Race Report: Ironman 70.3 Arizona

After a year of waiting, and six months of training, including two triathlons and two half marathons, I finally raced my A race for this year, Ironman 70.3 Arizona. I came expecting a difficult triathlon in the scorching Arizona heat and ended up experiencing a much different race, but I’m very satisfied with the results nonetheless; I raced about as good a race as I could have hoped for given the circumstances. Read on for my final race report of the year.

Pre-race prep

I drove down to Tempe a few days before the race, with an overnight stay in Kanab, Utah. This was one of the most memorable drives I’ve ever done in my life, especially after getting off of I-15 in southern Utah. That drive going from the beautifully complex geology of the Colorado Plateau, through the stark desert of northern Arizona, climbing to Flagstaff among the ponderosa pines of Coconino National Forest, and back down to the desert through saguaro-covered hills as far as the eye can see was absolutely breathtaking, and made me wish I had set aside more time for landscape photography. Next time, for sure.

I checked in for the race early on Friday, soon after the Athlete’s Village in Tempe Beach Park opened, and while I was in line I got an “important race advisory” from Ironman in my email:

The swim for the IRONMAN 70.3 Arizona takes place in Tempe Town Lake. Tempe Town Lake is an artificial lake that collects rainwater from the surrounding area and is managed by the City of Tempe. IRONMAN receives a special exemption in order to swim in the lake for the event from the City of Tempe. When there is more than 0.2″ of rain, the City of Tempe will close the lake to swimming until it has time to test the water in order to ensure it is safe. This process of testing water samples takes a minimum of 24 hours. Based on this, if Tempe Town Lake receives more than 0.2″ of rain on Saturday night, the City of Tempe can not permit the swim to take place on Sunday to ensure athlete health and safety.

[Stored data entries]

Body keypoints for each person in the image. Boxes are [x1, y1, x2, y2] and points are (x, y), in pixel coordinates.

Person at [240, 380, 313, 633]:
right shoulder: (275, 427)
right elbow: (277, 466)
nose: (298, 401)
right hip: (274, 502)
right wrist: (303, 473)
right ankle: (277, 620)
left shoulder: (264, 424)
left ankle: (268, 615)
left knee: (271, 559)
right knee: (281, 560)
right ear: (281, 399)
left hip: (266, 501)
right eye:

§ WORK ITEM: Please repeat the part of the race report starting at "Race Report: Ironman" and ending at "of the year.".

§ TASK RESPONSE:
Race Report: Ironman 70.3 Arizona

After a year of waiting, and six months of training, including two triathlons and two half marathons, I finally raced my A race for this year, Ironman 70.3 Arizona. I came expecting a difficult triathlon in the scorching Arizona heat and ended up experiencing a much different race, but I’m very satisfied with the results nonetheless; I raced about as good a race as I could have hoped for given the circumstances. Read on for my final race report of the year.